Arbitration is a speedy, swift and efficient method of dispute resolution, especially in relation to dispute regarding commercial matters. In Cyprus Arbitration is regulated under CAP. 4. Moreover in disputes where at least one of the parties does not reside in Cyprus it is still possible to conduct Arbitration under the International Commercial Arbitration Law (Law 101/1987). More importantly Cyprus is also signatory to the New York Convention of 1958 on the Recognition and Enforcement of Arbitral Awards. Both CAP 4 and the International Commercial Arbitration Law have equal effect, depended upon the particular field or individuality of the case.
There are a number of advantages for choosing Arbitration, especially for the party demanding or asserting (the creditor). Firstly it is a cost effective and practical solution which is more economical than court action. Secondly it is speedier and more flexible than traditional litigation. In addition to these it provides more confidentiality, as the arbitration process is conducted in private away from the public eye. Lastly the award decided is easier to be enforced in another country thanks to the New York Convention of 1958.
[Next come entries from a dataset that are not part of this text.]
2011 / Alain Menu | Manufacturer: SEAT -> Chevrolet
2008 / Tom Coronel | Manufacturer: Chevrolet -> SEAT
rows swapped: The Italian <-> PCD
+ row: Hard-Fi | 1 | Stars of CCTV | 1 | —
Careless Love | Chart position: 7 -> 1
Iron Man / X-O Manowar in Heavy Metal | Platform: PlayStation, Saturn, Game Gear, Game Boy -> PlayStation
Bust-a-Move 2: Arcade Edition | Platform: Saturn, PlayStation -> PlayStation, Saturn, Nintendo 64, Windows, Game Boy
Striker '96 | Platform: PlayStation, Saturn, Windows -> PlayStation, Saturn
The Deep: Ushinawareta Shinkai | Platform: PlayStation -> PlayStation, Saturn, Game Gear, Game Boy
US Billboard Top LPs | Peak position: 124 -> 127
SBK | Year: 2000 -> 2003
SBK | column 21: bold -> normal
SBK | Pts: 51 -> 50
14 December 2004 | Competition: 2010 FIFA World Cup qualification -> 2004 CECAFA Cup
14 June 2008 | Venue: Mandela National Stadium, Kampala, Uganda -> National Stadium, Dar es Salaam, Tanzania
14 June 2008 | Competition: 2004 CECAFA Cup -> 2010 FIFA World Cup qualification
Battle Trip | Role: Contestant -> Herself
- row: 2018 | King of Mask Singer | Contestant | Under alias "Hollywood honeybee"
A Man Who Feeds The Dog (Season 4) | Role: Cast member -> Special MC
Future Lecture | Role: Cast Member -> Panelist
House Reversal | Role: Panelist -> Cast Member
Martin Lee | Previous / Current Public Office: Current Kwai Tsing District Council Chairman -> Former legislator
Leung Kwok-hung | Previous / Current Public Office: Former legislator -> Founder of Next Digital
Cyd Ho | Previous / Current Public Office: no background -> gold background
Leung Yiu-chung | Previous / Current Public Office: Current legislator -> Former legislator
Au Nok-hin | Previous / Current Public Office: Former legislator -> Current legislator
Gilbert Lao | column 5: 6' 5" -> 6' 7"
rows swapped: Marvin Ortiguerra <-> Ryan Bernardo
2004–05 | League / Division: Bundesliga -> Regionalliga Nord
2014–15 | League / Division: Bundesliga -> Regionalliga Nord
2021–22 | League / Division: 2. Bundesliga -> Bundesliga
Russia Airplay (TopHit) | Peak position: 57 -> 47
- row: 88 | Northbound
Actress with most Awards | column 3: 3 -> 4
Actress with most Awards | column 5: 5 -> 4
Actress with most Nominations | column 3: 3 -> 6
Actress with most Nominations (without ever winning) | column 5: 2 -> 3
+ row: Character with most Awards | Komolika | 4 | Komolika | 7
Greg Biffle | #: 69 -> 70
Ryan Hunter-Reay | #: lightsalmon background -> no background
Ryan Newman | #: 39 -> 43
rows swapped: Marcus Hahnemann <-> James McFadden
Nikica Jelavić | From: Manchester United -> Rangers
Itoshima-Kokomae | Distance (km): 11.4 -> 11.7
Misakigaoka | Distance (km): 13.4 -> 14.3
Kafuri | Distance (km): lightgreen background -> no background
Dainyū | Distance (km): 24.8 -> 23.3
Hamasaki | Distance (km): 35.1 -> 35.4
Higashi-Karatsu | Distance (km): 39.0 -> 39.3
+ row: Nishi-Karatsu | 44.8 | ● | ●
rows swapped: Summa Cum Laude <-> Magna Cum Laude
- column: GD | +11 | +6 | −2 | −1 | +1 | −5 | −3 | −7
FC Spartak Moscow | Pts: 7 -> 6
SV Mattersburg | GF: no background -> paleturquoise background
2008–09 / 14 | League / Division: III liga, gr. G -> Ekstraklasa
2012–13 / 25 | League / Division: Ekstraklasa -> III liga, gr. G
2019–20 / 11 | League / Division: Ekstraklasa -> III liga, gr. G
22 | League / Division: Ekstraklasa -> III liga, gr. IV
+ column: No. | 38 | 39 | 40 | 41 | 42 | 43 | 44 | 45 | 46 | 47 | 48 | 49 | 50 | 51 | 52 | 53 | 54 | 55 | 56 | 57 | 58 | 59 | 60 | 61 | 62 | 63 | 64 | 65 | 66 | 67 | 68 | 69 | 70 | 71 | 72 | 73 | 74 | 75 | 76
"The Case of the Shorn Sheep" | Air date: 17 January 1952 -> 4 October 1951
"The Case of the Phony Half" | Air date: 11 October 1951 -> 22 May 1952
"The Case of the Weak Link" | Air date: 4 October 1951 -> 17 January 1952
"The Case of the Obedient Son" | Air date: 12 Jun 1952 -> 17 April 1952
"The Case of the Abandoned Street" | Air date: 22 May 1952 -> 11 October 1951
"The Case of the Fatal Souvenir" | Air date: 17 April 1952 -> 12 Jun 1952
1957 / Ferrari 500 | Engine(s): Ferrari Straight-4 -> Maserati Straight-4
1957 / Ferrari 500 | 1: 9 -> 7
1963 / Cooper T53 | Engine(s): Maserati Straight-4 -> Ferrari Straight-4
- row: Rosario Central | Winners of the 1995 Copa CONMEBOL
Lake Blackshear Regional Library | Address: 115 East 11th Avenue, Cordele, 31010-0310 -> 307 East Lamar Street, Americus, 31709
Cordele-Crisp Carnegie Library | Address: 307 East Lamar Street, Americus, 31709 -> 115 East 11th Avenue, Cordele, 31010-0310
After the delivery of an award, the award must be registered in the Court via a relevant application, in order to be fully enforceable and binding. If any party feels that the award is unfair or unjust then they can appeal the award to the Supreme Court. The Court may set aside or refuse the recognition or enforcement of an award only on the grounds of:
- Incapacity of the parties involved
- Invalidity of the arbitration award
- Lack of proper notice or denial of a party’s right to present his case
- Lack of jurisdiction
- Defective composition of the Arbitration tribunal
- The matter of the dispute cannot be settled by arbitration under the law of Cyprus
- The award is contrary to the public order of the Republic of Cyprus
With the proviso that the award fails to meet one of the above grounds, then it is legally binding on the parties and cannot be appealed.
As long as the Arbitrator appointed remains objective, impartial and unbiased in the matter to be resolved, then the result of such arbitration is virtually certain to be equitable and just.